Provided records
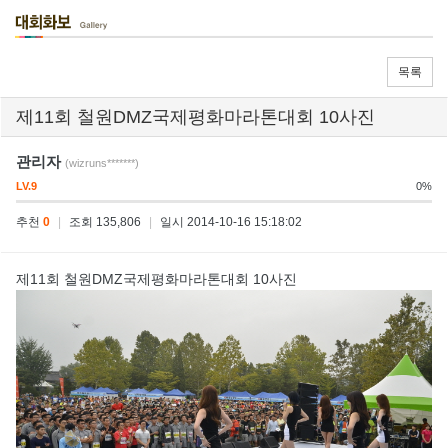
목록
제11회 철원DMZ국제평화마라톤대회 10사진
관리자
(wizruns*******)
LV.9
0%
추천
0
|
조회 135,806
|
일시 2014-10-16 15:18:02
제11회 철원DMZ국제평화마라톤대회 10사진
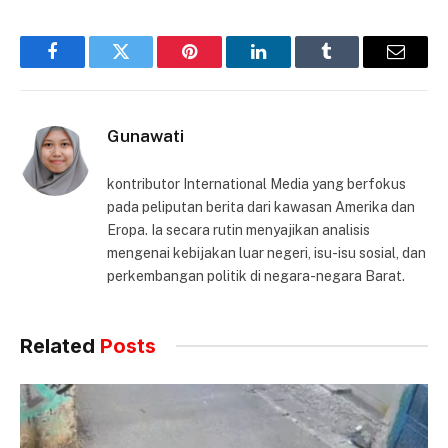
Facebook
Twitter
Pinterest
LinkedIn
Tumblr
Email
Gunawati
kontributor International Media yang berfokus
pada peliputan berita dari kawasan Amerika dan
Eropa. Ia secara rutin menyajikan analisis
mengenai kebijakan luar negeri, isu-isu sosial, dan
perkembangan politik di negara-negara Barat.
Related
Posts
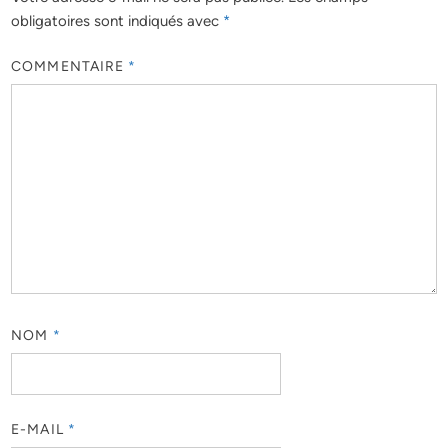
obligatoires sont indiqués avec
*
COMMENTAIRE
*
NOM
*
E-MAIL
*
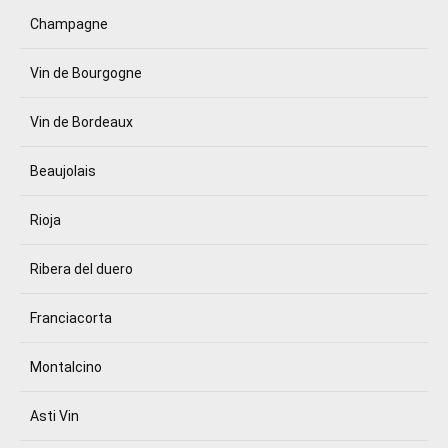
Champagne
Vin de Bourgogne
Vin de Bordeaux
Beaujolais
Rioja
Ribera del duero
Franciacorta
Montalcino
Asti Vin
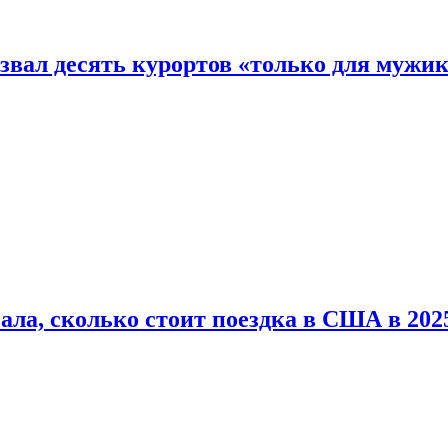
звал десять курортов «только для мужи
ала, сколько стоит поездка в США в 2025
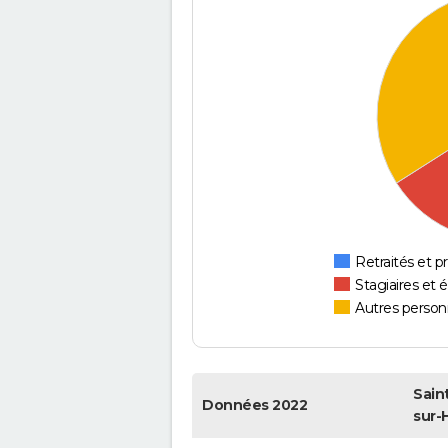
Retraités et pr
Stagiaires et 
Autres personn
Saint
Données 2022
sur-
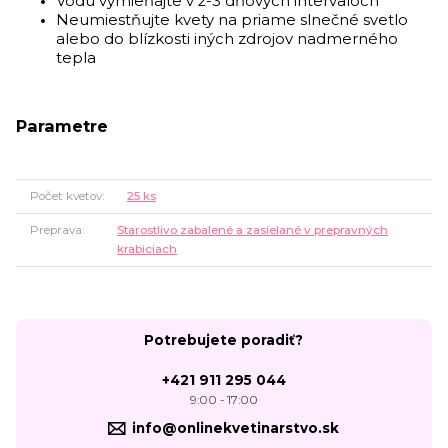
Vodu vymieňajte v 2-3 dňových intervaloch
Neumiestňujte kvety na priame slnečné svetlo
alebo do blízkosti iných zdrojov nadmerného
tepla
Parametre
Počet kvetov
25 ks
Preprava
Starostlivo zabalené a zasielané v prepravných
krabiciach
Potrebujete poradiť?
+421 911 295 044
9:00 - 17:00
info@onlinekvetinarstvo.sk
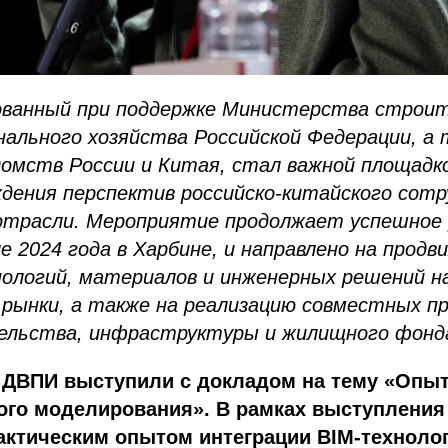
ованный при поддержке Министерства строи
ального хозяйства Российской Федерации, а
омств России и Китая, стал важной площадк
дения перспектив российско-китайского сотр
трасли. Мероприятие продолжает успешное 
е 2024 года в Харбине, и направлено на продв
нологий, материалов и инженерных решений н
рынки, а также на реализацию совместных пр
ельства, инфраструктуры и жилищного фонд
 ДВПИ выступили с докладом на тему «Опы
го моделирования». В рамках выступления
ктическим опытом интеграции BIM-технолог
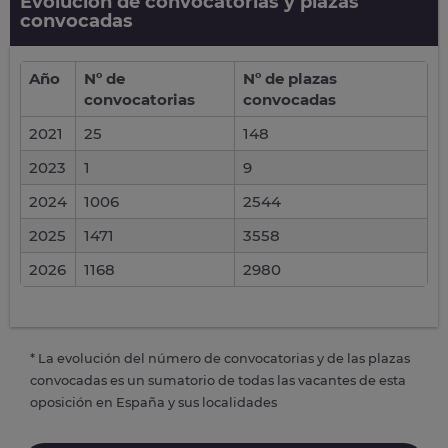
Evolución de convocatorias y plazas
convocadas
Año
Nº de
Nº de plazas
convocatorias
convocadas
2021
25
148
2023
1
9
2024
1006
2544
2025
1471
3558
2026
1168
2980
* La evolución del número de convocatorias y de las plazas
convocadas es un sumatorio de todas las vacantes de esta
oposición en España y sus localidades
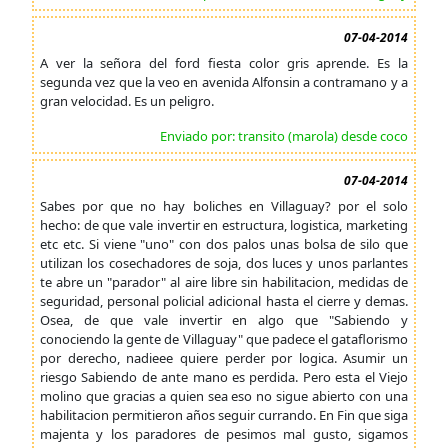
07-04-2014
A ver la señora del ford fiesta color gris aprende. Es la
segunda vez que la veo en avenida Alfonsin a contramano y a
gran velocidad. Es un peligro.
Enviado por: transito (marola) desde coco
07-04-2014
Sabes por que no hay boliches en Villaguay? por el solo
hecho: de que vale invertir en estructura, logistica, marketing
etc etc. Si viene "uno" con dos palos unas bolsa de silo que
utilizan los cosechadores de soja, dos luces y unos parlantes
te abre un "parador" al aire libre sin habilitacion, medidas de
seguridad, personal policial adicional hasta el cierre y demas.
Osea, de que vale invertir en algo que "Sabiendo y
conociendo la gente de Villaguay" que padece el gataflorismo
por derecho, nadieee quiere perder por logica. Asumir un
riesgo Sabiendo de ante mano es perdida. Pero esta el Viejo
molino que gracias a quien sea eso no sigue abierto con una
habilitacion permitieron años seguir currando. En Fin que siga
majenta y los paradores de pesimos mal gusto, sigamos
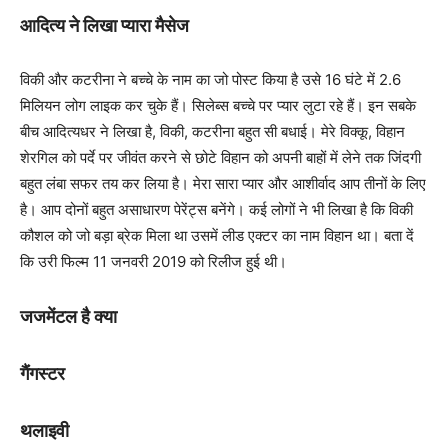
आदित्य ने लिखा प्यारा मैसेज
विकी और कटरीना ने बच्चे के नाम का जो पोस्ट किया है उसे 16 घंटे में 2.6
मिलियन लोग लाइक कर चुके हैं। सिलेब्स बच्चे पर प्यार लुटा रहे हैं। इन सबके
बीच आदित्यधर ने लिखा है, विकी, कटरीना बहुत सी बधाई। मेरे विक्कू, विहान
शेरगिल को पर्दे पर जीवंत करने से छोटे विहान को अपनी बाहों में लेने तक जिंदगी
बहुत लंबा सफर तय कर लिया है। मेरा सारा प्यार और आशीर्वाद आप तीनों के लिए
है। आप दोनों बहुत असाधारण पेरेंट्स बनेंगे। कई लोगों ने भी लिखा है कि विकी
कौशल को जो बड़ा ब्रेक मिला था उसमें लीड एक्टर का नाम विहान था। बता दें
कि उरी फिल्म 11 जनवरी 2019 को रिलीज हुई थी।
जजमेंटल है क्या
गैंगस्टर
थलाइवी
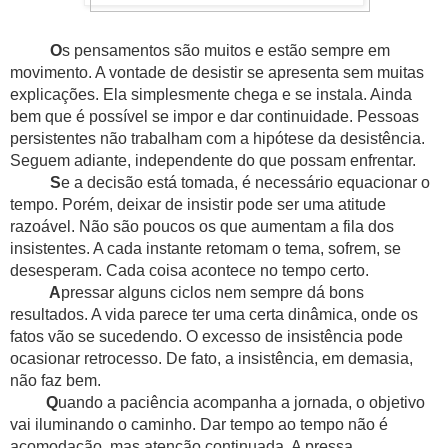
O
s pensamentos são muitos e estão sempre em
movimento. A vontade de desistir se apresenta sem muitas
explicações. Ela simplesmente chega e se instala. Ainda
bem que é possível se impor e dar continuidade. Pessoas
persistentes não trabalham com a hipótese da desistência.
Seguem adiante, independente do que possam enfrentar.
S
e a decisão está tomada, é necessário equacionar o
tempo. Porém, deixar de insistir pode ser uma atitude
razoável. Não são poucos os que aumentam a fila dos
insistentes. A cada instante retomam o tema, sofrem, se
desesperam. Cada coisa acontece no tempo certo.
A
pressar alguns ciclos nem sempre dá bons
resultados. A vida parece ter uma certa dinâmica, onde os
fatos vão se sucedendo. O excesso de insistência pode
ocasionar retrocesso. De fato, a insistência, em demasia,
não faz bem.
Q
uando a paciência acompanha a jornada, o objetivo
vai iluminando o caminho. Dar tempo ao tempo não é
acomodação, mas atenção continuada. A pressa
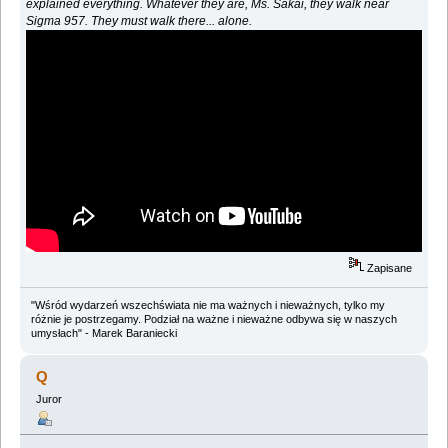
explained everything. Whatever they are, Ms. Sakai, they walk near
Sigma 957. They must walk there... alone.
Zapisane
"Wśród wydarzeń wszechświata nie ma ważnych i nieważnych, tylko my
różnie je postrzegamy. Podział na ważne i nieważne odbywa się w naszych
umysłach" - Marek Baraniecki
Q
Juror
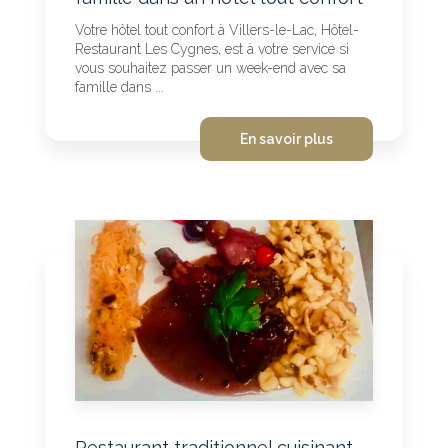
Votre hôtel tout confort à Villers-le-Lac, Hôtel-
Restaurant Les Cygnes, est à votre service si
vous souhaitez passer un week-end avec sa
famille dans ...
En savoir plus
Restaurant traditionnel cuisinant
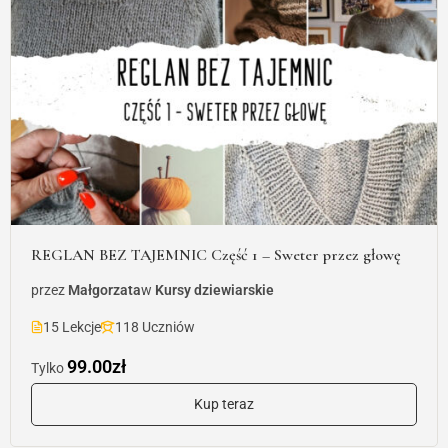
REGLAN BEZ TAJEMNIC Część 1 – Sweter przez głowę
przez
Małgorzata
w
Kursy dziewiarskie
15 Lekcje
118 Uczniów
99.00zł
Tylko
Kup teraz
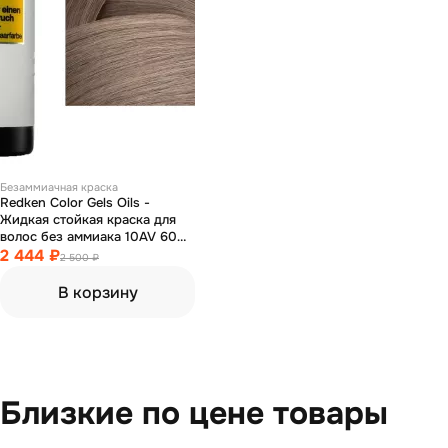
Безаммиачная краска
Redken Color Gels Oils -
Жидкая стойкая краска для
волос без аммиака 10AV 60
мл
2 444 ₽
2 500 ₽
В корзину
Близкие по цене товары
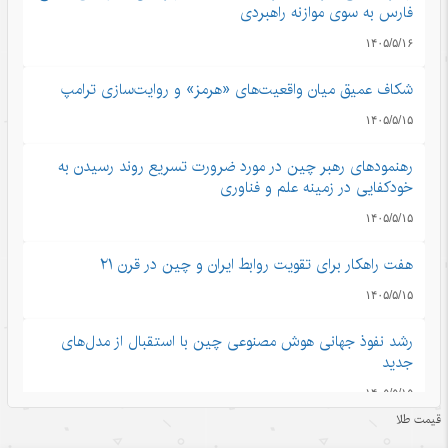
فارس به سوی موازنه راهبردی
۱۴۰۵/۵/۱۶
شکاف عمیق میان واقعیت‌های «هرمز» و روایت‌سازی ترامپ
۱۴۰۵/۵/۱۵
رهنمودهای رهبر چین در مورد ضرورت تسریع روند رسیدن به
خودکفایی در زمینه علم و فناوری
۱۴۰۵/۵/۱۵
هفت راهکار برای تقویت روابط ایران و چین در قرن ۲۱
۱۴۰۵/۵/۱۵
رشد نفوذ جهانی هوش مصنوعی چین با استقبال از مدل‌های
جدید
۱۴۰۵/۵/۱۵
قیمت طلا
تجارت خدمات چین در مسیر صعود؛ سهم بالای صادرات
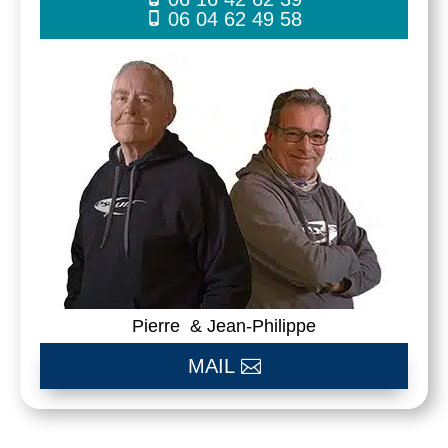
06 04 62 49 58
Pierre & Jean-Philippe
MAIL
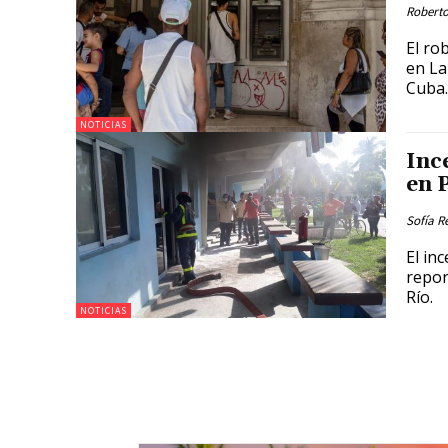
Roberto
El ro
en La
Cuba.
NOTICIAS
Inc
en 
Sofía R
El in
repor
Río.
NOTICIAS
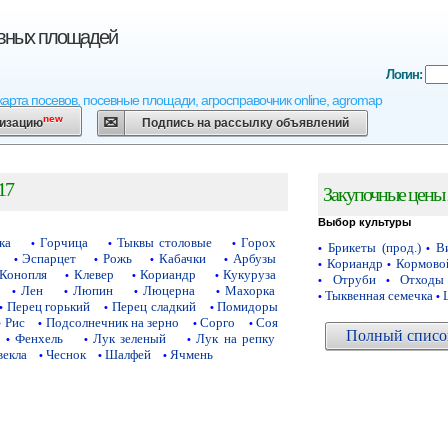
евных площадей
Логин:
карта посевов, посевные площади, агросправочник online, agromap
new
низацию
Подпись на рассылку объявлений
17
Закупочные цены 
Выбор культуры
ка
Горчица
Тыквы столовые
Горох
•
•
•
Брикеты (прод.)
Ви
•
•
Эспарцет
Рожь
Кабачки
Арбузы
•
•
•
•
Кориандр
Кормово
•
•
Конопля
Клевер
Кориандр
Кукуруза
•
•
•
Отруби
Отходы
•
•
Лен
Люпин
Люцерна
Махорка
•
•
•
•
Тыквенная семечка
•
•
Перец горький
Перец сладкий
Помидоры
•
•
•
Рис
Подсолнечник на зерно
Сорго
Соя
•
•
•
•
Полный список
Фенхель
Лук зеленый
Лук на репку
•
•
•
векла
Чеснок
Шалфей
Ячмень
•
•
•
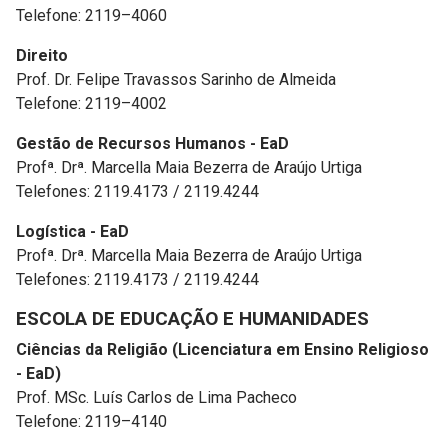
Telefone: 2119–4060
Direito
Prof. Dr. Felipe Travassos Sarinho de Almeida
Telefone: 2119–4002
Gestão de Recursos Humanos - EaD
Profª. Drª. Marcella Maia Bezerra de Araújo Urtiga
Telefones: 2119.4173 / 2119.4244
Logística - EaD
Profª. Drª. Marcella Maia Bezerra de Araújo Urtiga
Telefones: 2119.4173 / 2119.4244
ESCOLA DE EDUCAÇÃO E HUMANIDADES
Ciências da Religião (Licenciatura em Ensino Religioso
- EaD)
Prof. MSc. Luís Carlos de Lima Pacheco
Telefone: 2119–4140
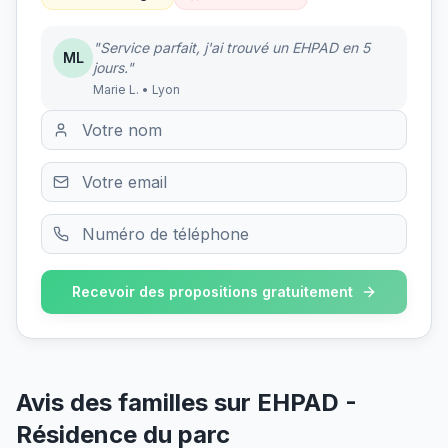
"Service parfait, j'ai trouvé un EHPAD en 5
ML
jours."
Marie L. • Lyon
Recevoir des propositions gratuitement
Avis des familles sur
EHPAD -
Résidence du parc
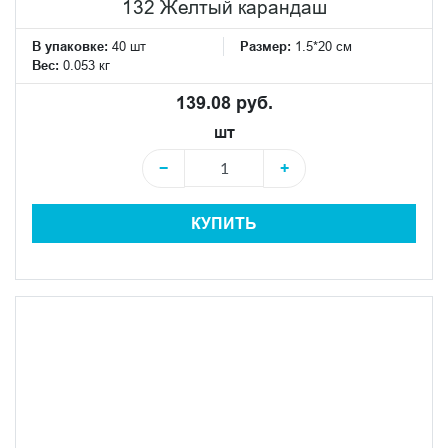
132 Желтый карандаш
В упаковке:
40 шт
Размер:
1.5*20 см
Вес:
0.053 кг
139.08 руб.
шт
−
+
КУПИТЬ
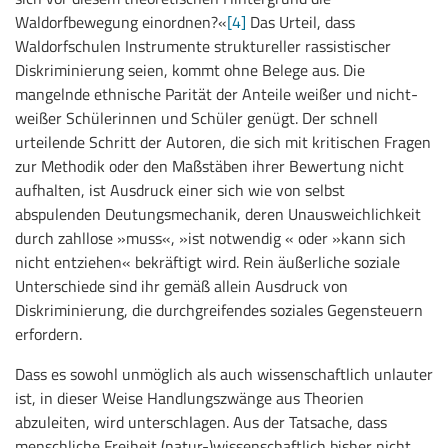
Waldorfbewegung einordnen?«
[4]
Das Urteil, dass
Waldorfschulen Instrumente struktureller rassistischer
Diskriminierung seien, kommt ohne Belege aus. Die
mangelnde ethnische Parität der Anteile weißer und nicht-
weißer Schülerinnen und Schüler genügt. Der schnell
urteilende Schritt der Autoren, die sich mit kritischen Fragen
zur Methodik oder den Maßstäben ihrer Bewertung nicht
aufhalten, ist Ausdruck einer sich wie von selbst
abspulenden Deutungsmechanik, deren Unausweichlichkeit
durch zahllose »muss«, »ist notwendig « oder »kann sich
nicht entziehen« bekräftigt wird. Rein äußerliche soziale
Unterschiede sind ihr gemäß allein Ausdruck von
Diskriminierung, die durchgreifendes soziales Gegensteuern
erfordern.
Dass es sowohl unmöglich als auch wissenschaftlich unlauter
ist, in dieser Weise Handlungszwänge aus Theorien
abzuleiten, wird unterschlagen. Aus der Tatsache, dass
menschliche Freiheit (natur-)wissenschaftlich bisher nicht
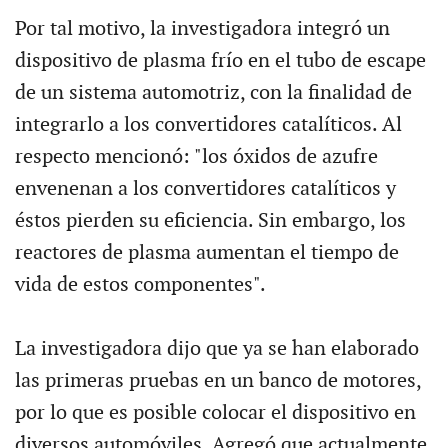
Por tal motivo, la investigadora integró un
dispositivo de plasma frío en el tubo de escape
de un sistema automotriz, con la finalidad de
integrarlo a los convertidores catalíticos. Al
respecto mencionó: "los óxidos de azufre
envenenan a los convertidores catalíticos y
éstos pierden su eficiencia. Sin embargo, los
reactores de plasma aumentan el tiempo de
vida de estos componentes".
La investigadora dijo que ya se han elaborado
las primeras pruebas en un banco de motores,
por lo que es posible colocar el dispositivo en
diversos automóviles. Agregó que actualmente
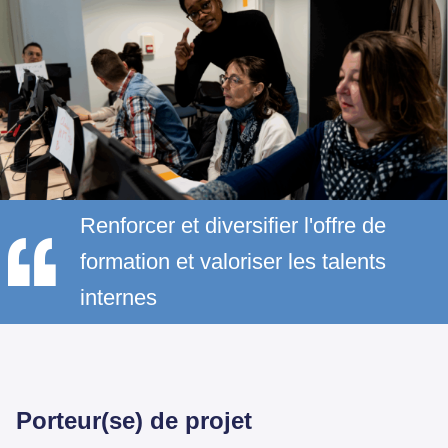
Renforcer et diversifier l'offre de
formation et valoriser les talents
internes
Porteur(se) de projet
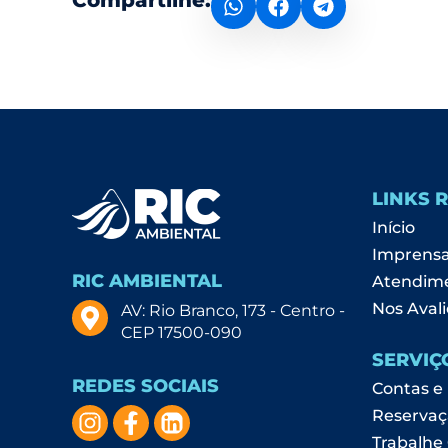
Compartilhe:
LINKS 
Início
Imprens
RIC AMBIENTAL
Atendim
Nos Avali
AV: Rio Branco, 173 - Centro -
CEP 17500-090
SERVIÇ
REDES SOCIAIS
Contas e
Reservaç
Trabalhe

Task brief
The lines from the start of the data through the line that contains "hecho: de que" are to be returned exactly, please, with both ends included and every picture left out.

Output below
목록
제11회 철원DMZ국제평화마라톤대회 10사진
관리자
(wizruns*******)
LV.9
0%
추천
0
|
조회 135,806
|
일시 2014-10-16 15:18:02
제11회 철원DMZ국제평화마라톤대회 10사진
Facebook
Twitter
Pinterest
LinkedIn
Tumblr
Email
Gunawati
kontributor International Media yang berfokus
pada peliputan berita dari kawasan Amerika dan
Eropa. Ia secara rutin menyajikan analisis
mengenai kebijakan luar negeri, isu-isu sosial, dan
perkembangan politik di negara-negara Barat.
Related
Posts
obligatoires sont indiqués avec
*
COMMENTAIRE
*
NOM
*
E-MAIL
*
Champagne
Vin de Bourgogne
Vin de Bordeaux
Beaujolais
Rioja
Ribera del duero
Franciacorta
Montalcino
Asti Vin
звал десять курортов «только для мужи
ала, сколько стоит поездка в США в 2025
Retraités et pr
Stagiaires et 
Autres personn
Saint
Données 2022
sur-
Vodu vymieňajte v 2-3 dňových intervaloch
Neumiestňujte kvety na priame slnečné svetlo
alebo do blízkosti iných zdrojov nadmerného
tepla
Parametre
Počet kvetov
25 ks
Preprava
Starostlivo zabalené a zasielané v prepravných
krabiciach
Potrebujete poradiť?
+421 911 295 044
9:00 - 17:00
info@onlinekvetinarstvo.sk
ованный при поддержке Министерства строи
ального хозяйства Российской Федерации, а
омств России и Китая, стал важной площадк
дения перспектив российско-китайского сотр
трасли. Мероприятие продолжает успешное 
е 2024 года в Харбине, и направлено на продв
нологий, материалов и инженерных решений н
рынки, а также на реализацию совместных пр
ельства, инфраструктуры и жилищного фонд
 ДВПИ выступили с докладом на тему «Опы
го моделирования». В рамках выступления
ктическим опытом интеграции BIM-технолог
Evolución de convocatorias y plazas
convocadas
Año
Nº de
Nº de plazas
convocatorias
convocadas
2021
25
148
2023
1
9
2024
1006
2544
2025
1471
3558
2026
1168
2980
* La evolución del número de convocatorias y de las plazas
convocadas es un sumatorio de todas las vacantes de esta
oposición en España y sus localidades
07-04-2014
A ver la señora del ford fiesta color gris aprende. Es la
segunda vez que la veo en avenida Alfonsin a contramano y a
gran velocidad. Es un peligro.
Enviado por: transito (marola) desde coco
07-04-2014
Sabes por que no hay boliches en Villaguay? por el solo
hecho: de que vale invertir en estructura, logistica, marketing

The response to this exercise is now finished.